This performance of Benjamin Britten’s War Requiem was just as ambitious a project as the fully-staged operas that the Slaithwaite Phil has mounted at Huddersfield Town Hall in recent years.

With its massive choral and orchestral forces and an unbroken 80-minute musical texture that presents many technical challenges, the Requiem was a performance that confirms the current excellence of the Colne Valley-based orchestra under the direction of Benjamin Ellin.

Britten’s famous work – premièred in 1962 at the consecration of the new Cathedral in Coventry after its ancient predecessor had been destroyed in the Blitz – is actually a dramatic work in its own right. Although it has the form and text of the Latin requiem mass, it is interpolated with solo and duet settings of poems written during World War One by Wilfred Owen.

The performance conducted by Ellin had a true dramatic arc, drawn persuasively towards the long final poem with its refrain, a duet between tenor Justin Lavender and baritone Edward Grint, both of whom displayed the clarity that was required. With Owen’s refrain of ‘’let us sleep’’, interspersed with the Latin mass’s plea for eternal rest, this is a great moment of solemn drama, emphasised by the long silence held by the conductor after the final Amen.

The Slaithwaite Phil was augmented by young professionals of the Piccadilly Symphony Orchestra, who provided the chamber accompaniments to the solos.

Although the Town Hall does not provide the scope for spatial separation that Coventry Cathedral did in 1962, we had the powerful soprano soloist lona Domnich positioned at the top of the stage, adjacent to the organ, and the singers of Huddersfield Boys Choir and Bradford Catholic Boys Choir placed in the Gallery and this was very effective. The main body of singers was the Bradford Festival Choral Society.

The concert had opened with a fascinating new work by Benjamin Ellin himself. Entitled Letters from Home, it lasts just 15 minutes but made such a good impression that it deserves to become well-established not only as a commemoration of WWI but as a skilled and moving setting of some intriguing English texts.

The composer’s attention was drawn to an archive of poems written by wounded soldiers who were treated at Royds Hall in Huddersfield, a temporary military hospital that is now a school. The five poems he selected – all by different authors – are varied in tone and style but are something of a revelation as an example of the poignancy, compassion and wry fatalism of the best amateur poetry of the period.

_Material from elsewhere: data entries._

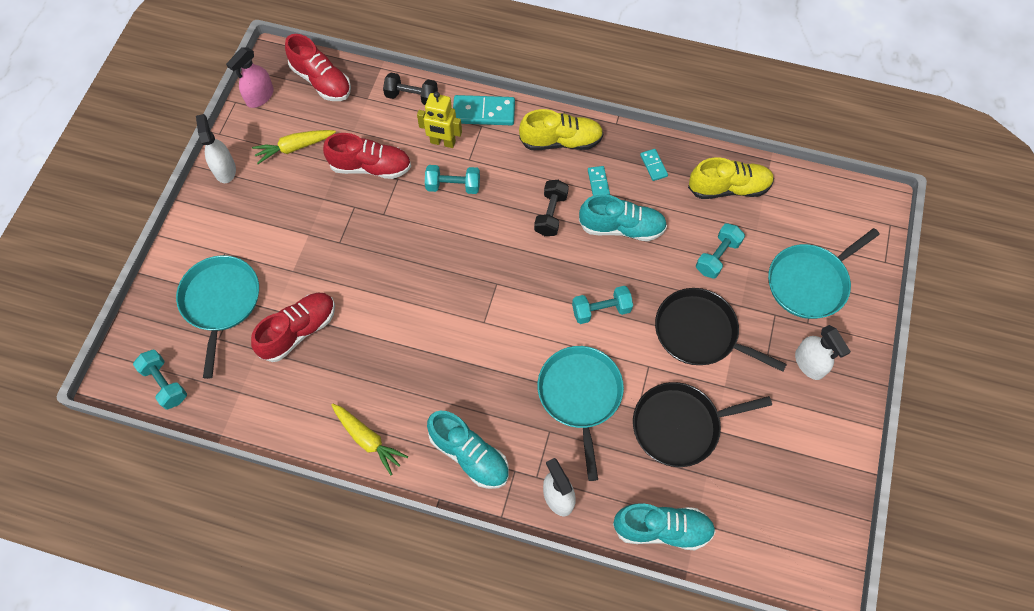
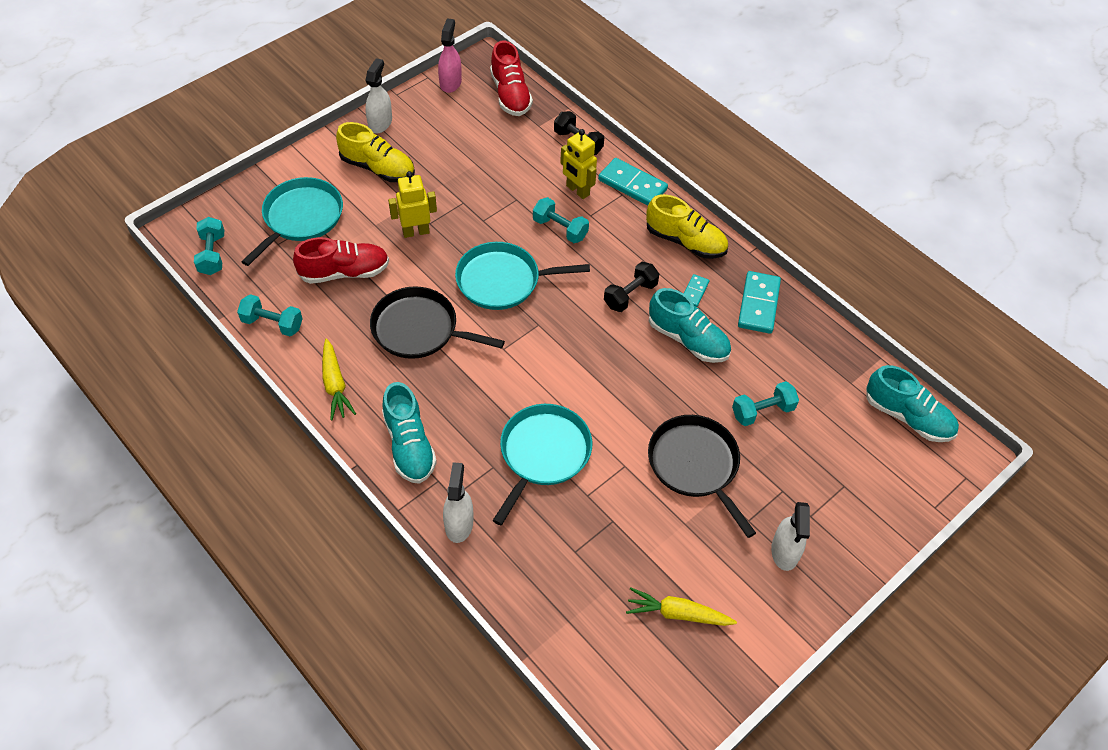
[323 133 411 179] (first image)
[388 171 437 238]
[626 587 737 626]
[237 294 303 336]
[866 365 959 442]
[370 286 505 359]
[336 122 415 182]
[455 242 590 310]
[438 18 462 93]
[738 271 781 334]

They range from the A E Houseman-tinged Down through the Dell so Dear, by J.J. Britton – given a suitably lyrical and pastoral setting by Ellin – to the Kiplingesque banter and devastating pay-off in The Woman Wot’s Left Behind by Sgt W E Hastings.

The soloist throughout was the mezzo-soprano Marta Fontanais-Simmons and while I was not wholly convinced about the rationale for a female voice in these poems, she was increasingly impressive and soared very movingly in the final poem.

Throughout the cycle there was a great range of orchestral effects and styles, including the all-brass and tymps accompaniment to My Dug Out by G Chaudley and the insistent drone in W E F Marsden’s fatalistic Knicketty-Knock.

I hope this work receives many more performances because the texts and the music will stand a great deal of analysis and interpretation.